Yargıçlar, devletlerin "iklim sistemini koruma konusunda katı yükümlülükleri" olduğunu savundu. Küçük ada devletleriyle aynı fikirde olan Uluslararası Adalet Divanı, iklimin "şimdiki ve gelecek nesiller için korunması" gerektiğini teyit ederken, kirletici ülkeler henüz doğmamış bireylerin haklarını tanımayı kesinlikle reddetti.
Zengin ülkelerin en çok tepkisini çekecek olan görüşün en önemli kısmı, iklimden zarar gören ülkelere ödenmesi gereken tazminat yükümlülüklerinden kaynaklanıyor.
Mahkemenin 15 hakimi, "Uluslararası hukuka aykırı bir eylemin işlenmesinden doğan hukuki sonuçlar, zarar gören devletlerin uğradığı zararın, tazminat, geri ödeme ve tatmin şeklinde tam olarak giderilmesini içerebilir" görüşünü ileri sürmektedir.
Ancak Mahkeme çıtayı yükseğe koyuyor: "Hukuka aykırı eylem ile zarar arasında" doğrudan ve kesin bir nedensellik bağının kurulması gerekiyor; bunu kurmak elbette zor ama yine de "imkansız değil" diye yazıyorlar.
BM'ye göre bu, Mahkeme'nin 80 yıl içinde aldığı beşinci oybirliği kararı. BM Genel Kurulu da bu talebi oylamıştı. 2019'dan beri kampanyaya liderlik eden Fijili öğrenci için bu gün unutulmaz kalacak.
Lahey'de bulunan Vishal Prasad, AFP'ye verdiği demeçte, "Bir sınıfta başlayan bir kampanya için mükemmel bir son," dedi. "Artık liderleri sorumlu tutmak için çok, çok güçlü bir aracımız var."
Hukuk uzmanlarının 140 sayfalık görüşü sindirmesi günler sürecek, mahkemelerin nasıl ele alacağını görmek ise daha da uzun sürecek. Ancak AFP'nin görüştüğü birçok uzman ve aktivist şimdiden seviniyor.
Mahkemenin devlet yükümlülüklerine ilişkin yorumu, "iklim eylemlerinin hızlandırılması için bir katalizör olacak" şeklinde yanıt verdi eski BM İnsan Hakları ve Çevre Özel Raportörü David Boyd. Küresel siyasi eylemlerden en çok hayal kırıklığına uğrayan iklim bilimcileri de aynı fikirde.
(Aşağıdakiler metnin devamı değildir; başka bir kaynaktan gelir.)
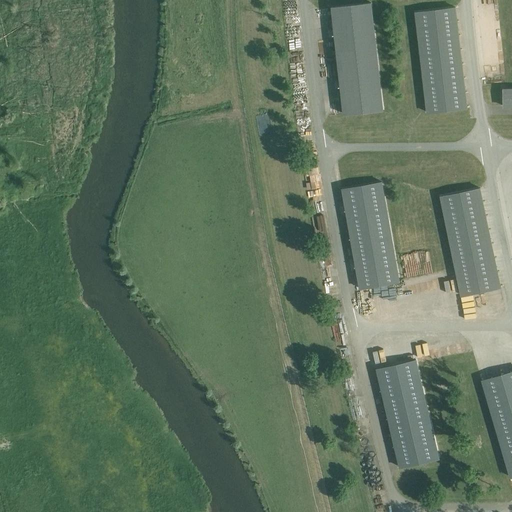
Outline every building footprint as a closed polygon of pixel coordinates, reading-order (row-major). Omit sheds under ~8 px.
[(343,108),(385,104),(376,4),(333,9),(343,108)] [(425,110),(468,106),(458,7),(416,11),(425,110)] [(362,289),(404,281),(387,183),(345,190),(362,289)] [(460,292),(502,284),(483,186),(441,194),(460,292)] [(425,279),(425,291),(445,290),(444,278),(425,279)] [(400,468),(442,459),(420,361),(379,370),(400,468)] [(511,474),(511,373),(485,381),(511,474)]
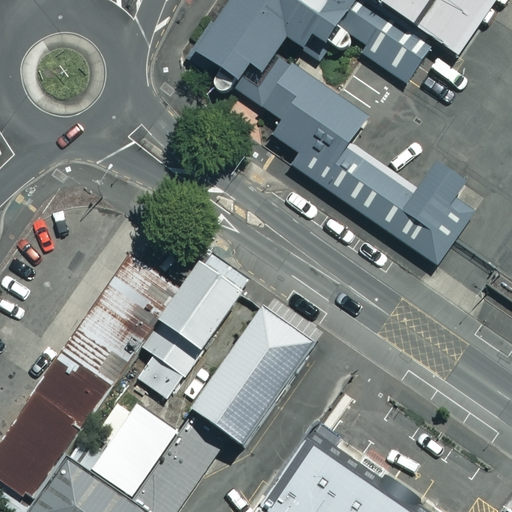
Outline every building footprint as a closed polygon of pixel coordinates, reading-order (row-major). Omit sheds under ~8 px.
[(233,0),(193,58),(278,117),(265,134),(290,152),(280,166),(430,269),(480,197),(433,164),(413,193),(353,151),(375,120),(296,64),(313,40),(331,53),(340,40),(405,85),(433,45),(449,55),(487,0),(233,0)] [(121,251),(0,431),(0,486),(30,505),(68,451),(176,288),(121,251)] [(245,286),(198,258),(142,350),(189,378),(245,286)] [(310,348),(263,314),(194,410),(241,443),(310,348)] [(401,511),(298,441),(248,511),(401,511)] [(30,505),(39,511),(155,511),(68,451),(30,505)] [(511,511),(511,488),(495,511),(511,511)]
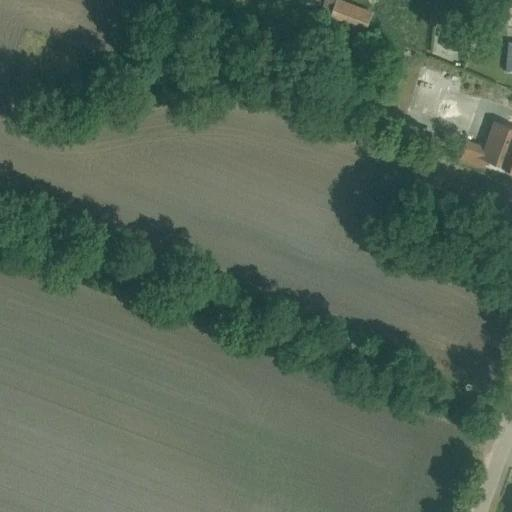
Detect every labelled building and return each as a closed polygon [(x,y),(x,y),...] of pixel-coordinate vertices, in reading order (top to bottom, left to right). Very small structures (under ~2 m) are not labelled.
[(374,17),(341,6),(336,21),(370,31),(374,17)] [(455,41),(453,55),(468,57),(470,43),(455,41)] [(468,85),(425,71),(413,107),(437,115),(444,94),(463,100),(468,85)] [(390,137),(428,152),(434,136),(397,121),(390,137)] [(511,133),(495,127),(484,157),(511,167),(511,133)] [(465,152),(461,163),(482,171),(486,161),(465,152)]
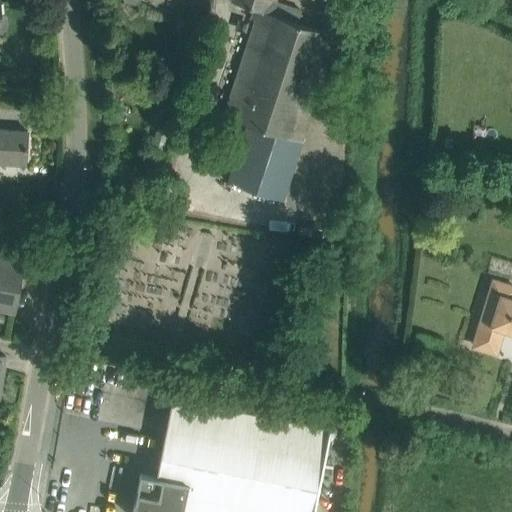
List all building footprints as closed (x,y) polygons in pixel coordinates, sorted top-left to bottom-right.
[(193,0),(175,65),(191,69),(209,4),(195,0),(193,0)] [(254,20),(222,117),(245,125),(228,181),(282,198),(300,143),(330,55),(336,36),(339,28),(348,0),(327,0),(320,22),(318,30),(301,24),(306,9),(279,0),(231,0),(231,2),(251,9),(248,18),(254,20)] [(0,163),(25,165),(27,131),(0,129),(0,163)] [(21,264),(0,260),(0,307),(13,310),(21,264)] [(473,346),(495,352),(502,327),(511,330),(511,299),(511,295),(511,286),(493,281),(473,346)] [(313,511),(330,428),(171,396),(155,475),(140,472),(131,511),(313,511)]
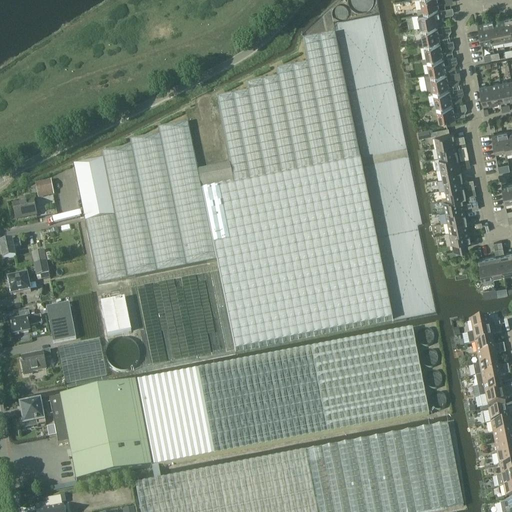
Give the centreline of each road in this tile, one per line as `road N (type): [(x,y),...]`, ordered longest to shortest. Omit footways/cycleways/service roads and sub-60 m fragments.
road 1 (tertiary): [(0,177),(257,48),(305,0)]
road 2 (residential): [(511,231),(492,234),(471,132),(477,120),(459,23),(467,10)]
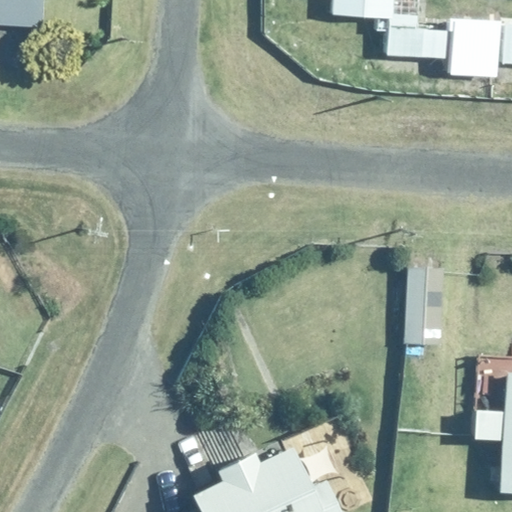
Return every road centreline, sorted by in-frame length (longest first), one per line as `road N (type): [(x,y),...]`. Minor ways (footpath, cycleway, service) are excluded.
road 1 (residential): [(35,511),(81,429),(127,310),(168,153)]
road 2 (residential): [(168,153),(511,172)]
road 3 (residential): [(0,142),(168,153)]
road 4 (residential): [(168,153),(177,0)]
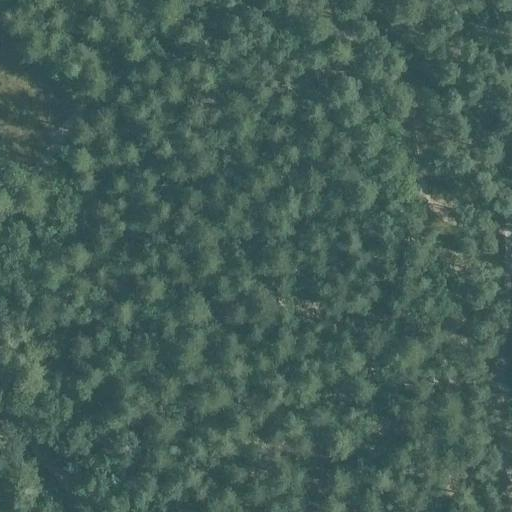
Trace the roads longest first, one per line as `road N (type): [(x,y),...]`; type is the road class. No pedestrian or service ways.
road 1 (track): [(511,209),(496,388),(511,503)]
road 2 (track): [(0,402),(94,511)]
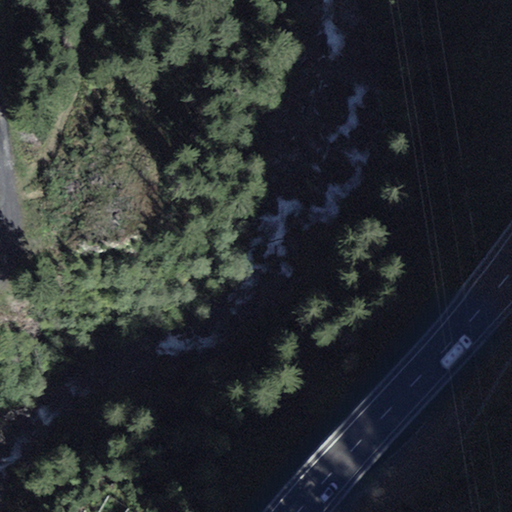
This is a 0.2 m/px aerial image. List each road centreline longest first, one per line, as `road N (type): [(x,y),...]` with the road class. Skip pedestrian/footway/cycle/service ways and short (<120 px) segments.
road 1 (primary): [(298,511),(511,270)]
road 2 (track): [(0,124),(9,197),(0,255)]
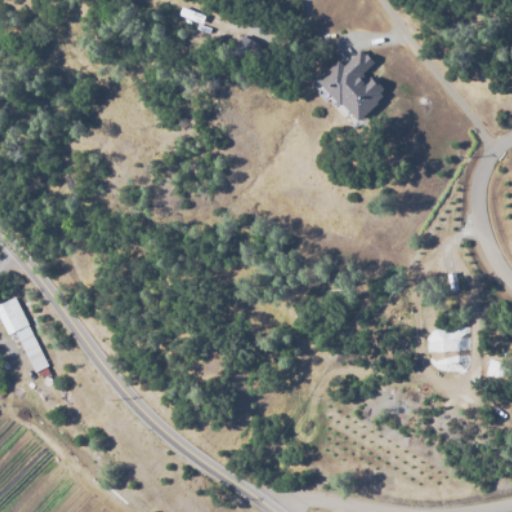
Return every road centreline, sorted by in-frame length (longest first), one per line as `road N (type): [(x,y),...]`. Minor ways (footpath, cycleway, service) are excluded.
road 1 (residential): [(359,511),(511,502),(490,255),(473,201),(479,172),(511,137)]
road 2 (tertiary): [(276,511),(191,456),(110,381),(0,233)]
Avrupa'nın en tanınmış iklim enstitülerinden biri olan Potsdam İklim Etkisi Araştırmaları Enstitüsü'nün direktörü Johan Rockström, AFP'ye verdiği demeçte, "Bu önemli bir karar," dedi. Rockström, BM anlaşmalarına taraf olmasa bile her ülkenin mahkemede hesap verebileceğini de sözlerine ekledi.
Joe Biden'ın eski iklim elçisi John Kerry, "ülkeleri ekonomik çıkarlarına en uygun olanı yapmaya teşvik etmek için uluslararası hukukun ağırlığına ihtiyaç duyulduğunu" söylüyor.
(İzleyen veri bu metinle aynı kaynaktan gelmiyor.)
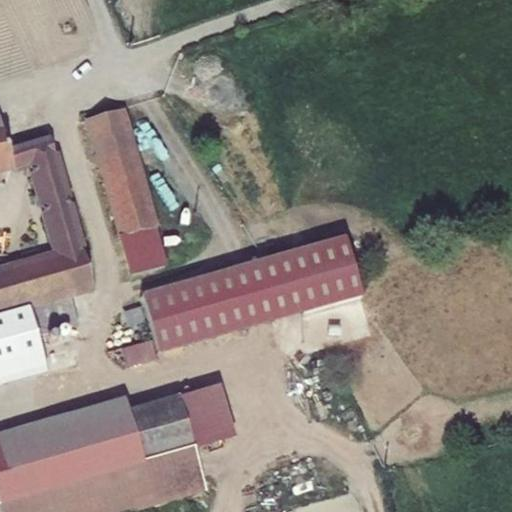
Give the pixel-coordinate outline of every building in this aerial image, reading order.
[(0,173),(21,168),(3,105),(0,105),(0,173)] [(130,109),(96,119),(140,274),(174,265),(130,109)] [(99,280),(59,138),(40,143),(40,162),(65,252),(0,270),(0,346),(86,322),(76,286),(99,280)] [(324,246),(131,300),(148,360),(341,306),(324,246)] [(175,400),(0,449),(0,511),(137,511),(202,494),(175,400)]
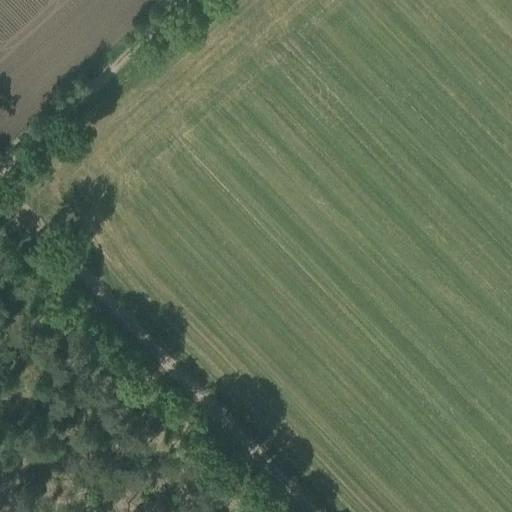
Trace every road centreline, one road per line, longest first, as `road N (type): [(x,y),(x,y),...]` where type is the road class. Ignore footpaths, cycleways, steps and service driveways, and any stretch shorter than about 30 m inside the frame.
road 1 (track): [(0,183),(322,511)]
road 2 (track): [(180,0),(0,174)]
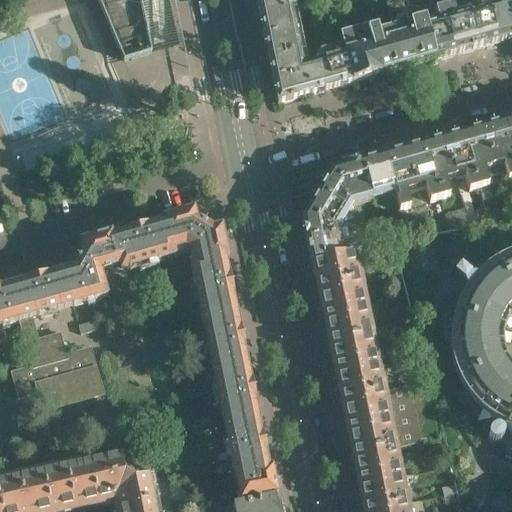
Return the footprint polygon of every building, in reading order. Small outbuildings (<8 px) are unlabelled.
[(151,55),(140,0),(97,0),(120,62),(151,55)] [(140,0),(151,55),(188,46),(176,0),(140,0)] [(292,12),(289,0),(255,0),(259,18),(292,12)] [(435,63),(426,28),(418,0),(387,9),(392,27),(390,27),(391,32),(378,36),(377,31),(369,34),(369,32),(340,40),(344,54),(353,86),(435,63)] [(498,45),(485,0),(480,0),(477,1),(479,9),(482,12),(468,16),(478,51),(498,45)] [(511,41),(511,13),(510,4),(496,8),(496,4),(495,0),(485,0),(498,45),(511,41)] [(478,51),(468,16),(454,20),(454,15),(452,8),(444,10),(457,57),(478,51)] [(457,57),(444,10),(435,13),(437,20),(440,24),(426,28),(435,63),(457,57)] [(301,56),(296,34),(292,12),(259,18),(268,62),(301,56)] [(353,86),(344,54),(324,59),(333,91),(353,86)] [(311,97),(305,77),(304,70),(301,56),(268,62),(277,107),(311,97)] [(333,91),(324,59),(318,61),(316,66),(304,70),(305,77),(311,97),(333,91)] [(511,181),(511,156),(504,127),(484,132),(493,165),(503,163),(509,182),(511,181)] [(493,165),(484,132),(464,138),(479,191),(489,188),(483,168),(493,165)] [(479,191),(464,138),(444,143),(454,176),(464,174),(469,193),(479,191)] [(454,176),(444,143),(425,149),(440,202),(449,199),(444,179),(454,176)] [(440,202),(425,149),(405,154),(414,187),(424,185),(430,205),(440,202)] [(414,187),(405,154),(385,160),(394,193),(400,213),(410,210),(404,190),(414,187)] [(394,193),(385,160),(362,166),(372,199),(394,193)] [(372,199),(362,166),(338,173),(348,206),(372,199)] [(348,206),(338,173),(332,174),(308,214),(333,229),(348,206)] [(228,261),(222,230),(212,231),(196,222),(194,213),(163,221),(164,224),(172,254),(173,253),(185,250),(189,253),(193,255),(195,267),(225,261),(228,261)] [(336,240),(333,229),(308,214),(302,224),(307,246),(336,240)] [(503,225),(501,217),(487,219),(489,227),(503,225)] [(381,230),(378,219),(355,224),(358,235),(381,230)] [(489,227),(487,219),(472,221),(474,229),(489,227)] [(462,231),(460,223),(446,225),(448,233),(462,231)] [(172,254),(164,224),(112,239),(120,268),(119,269),(120,274),(137,269),(139,266),(155,261),(159,263),(175,259),(173,253),(172,254)] [(448,233),(446,225),(431,227),(433,235),(448,233)] [(401,240),(398,229),(389,231),(389,233),(390,241),(401,240)] [(421,237),(419,229),(404,231),(406,239),(421,237)] [(392,248),(390,241),(389,233),(380,235),(384,249),(392,248)] [(100,274),(119,269),(120,268),(112,239),(111,236),(81,244),(84,254),(74,270),(62,273),(72,308),(87,304),(86,301),(92,300),(93,302),(107,298),(100,274)] [(360,255),(358,245),(342,248),(341,239),(336,240),(307,246),(311,265),(351,256),(360,255)] [(363,291),(362,282),(360,273),(355,274),(351,256),(311,265),(313,278),(317,281),(321,301),(319,304),(320,311),(324,314),(325,320),(363,312),(359,292),(363,291)] [(225,261),(195,267),(191,268),(194,284),(197,286),(199,294),(201,302),(198,306),(202,321),(236,314),(225,261)] [(511,511),(511,368),(507,362),(506,359),(503,348),(503,344),(504,333),(505,332),(511,334),(511,332),(511,318),(511,319),(511,318),(511,262),(506,265),(499,269),(495,271),(492,272),(491,273),(486,276),(482,280),(480,283),(478,285),(476,288),(475,290),(466,302),(464,307),(463,309),(461,316),(460,318),(459,322),(458,327),(457,329),(457,331),(456,335),(456,338),(456,342),(456,347),(457,354),(457,358),(458,360),(459,365),(460,369),(461,371),(462,376),(465,382),(468,387),(470,391),(475,398),(478,401),(480,404),(485,408),(489,411),(495,415),(497,417),(508,423),(504,431),(511,434),(511,511)] [(398,274),(397,268),(388,270),(390,276),(398,274)] [(470,279),(460,271),(454,278),(464,286),(470,279)] [(72,308),(62,273),(27,283),(37,318),(40,320),(56,316),(58,312),(72,308)] [(400,279),(398,274),(390,276),(391,282),(400,279)] [(66,358),(60,335),(38,341),(32,319),(37,318),(27,283),(12,288),(22,322),(18,323),(31,369),(12,374),(19,398),(37,393),(42,409),(61,403),(62,407),(82,402),(81,398),(100,393),(90,353),(80,356),(79,354),(66,358)] [(22,322),(12,288),(1,291),(0,290),(0,328),(1,328),(1,325),(7,324),(8,326),(18,323),(22,322)] [(374,365),(369,339),(363,312),(325,320),(326,326),(324,330),(325,337),(329,339),(331,351),(332,354),(330,357),(331,364),(335,367),(336,373),(374,365)] [(247,366),(236,314),(202,321),(205,336),(208,338),(212,355),(209,358),(213,373),(247,366)] [(98,332),(96,325),(96,323),(78,328),(80,337),(98,332)] [(413,329),(411,323),(403,325),(404,331),(413,329)] [(414,335),(413,329),(404,331),(406,337),(414,335)] [(409,388),(402,389),(385,393),(383,384),(378,385),(374,365),(336,373),(337,380),(335,383),(336,390),(340,393),(344,411),(342,416),(343,423),(347,425),(350,438),(347,442),(349,449),(352,451),(355,466),(353,469),(354,476),(358,479),(359,485),(397,477),(394,459),(398,458),(396,450),(414,446),(421,444),(409,388)] [(263,445),(247,366),(213,373),(216,388),(219,391),(221,399),(222,407),(220,410),(227,441),(230,443),(232,451),(263,445)] [(409,388),(408,381),(401,383),(402,389),(409,388)] [(504,438),(503,435),(502,432),(498,430),(497,430),(494,430),(493,431),(490,434),(489,436),(489,439),(490,442),(492,444),(495,445),(497,444),(499,443),(501,442),(502,440),(504,438)] [(422,451),(421,444),(414,446),(415,453),(422,451)] [(277,497),(272,470),(269,471),(263,445),(232,451),(233,459),(231,463),(239,498),(242,497),(244,504),(275,498),(277,497)] [(137,468),(144,455),(137,451),(130,463),(137,468)] [(144,472),(151,459),(144,455),(137,468),(144,472)] [(155,511),(149,481),(125,486),(121,464),(92,470),(100,507),(116,503),(117,511),(155,511)] [(100,507),(92,470),(91,466),(65,472),(73,510),(84,507),(87,510),(100,507)] [(71,511),(73,510),(65,472),(42,477),(49,511),(71,511)] [(456,495),(451,476),(442,479),(447,497),(456,495)] [(49,511),(42,477),(19,482),(25,511),(49,511)] [(409,511),(408,506),(406,497),(402,498),(397,477),(359,485),(361,492),(358,495),(360,502),(363,505),(364,510),(364,511),(409,511)] [(25,511),(19,482),(0,486),(0,501),(2,511),(25,511)] [(457,501),(456,495),(447,497),(449,503),(457,501)] [(280,511),(280,510),(275,507),(274,501),(276,501),(275,498),(244,504),(244,505),(220,511),(218,511),(280,511)]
Vermont Hukuk Fakültesi profesörü Pat Parenteau, Amerika Birleşik Devletleri'nin petrol ve fosil yakıtlar konusundaki tutumunu değiştirmesi pek olası görünmese de, Uluslararası Adalet Divanı'nın görüşünün ülke mahkemelerinde kesinlikle "sınanacağını" öngörüyor. "Mevcut Yüksek Mahkeme'de başarılı olmayacak, ancak kalıcı da değil."
Vanuatu ise bir sonraki adımı planlıyor: BM Genel Kurulu'ndan Mahkeme'nin görüşünün uygulanmasını talep etmek.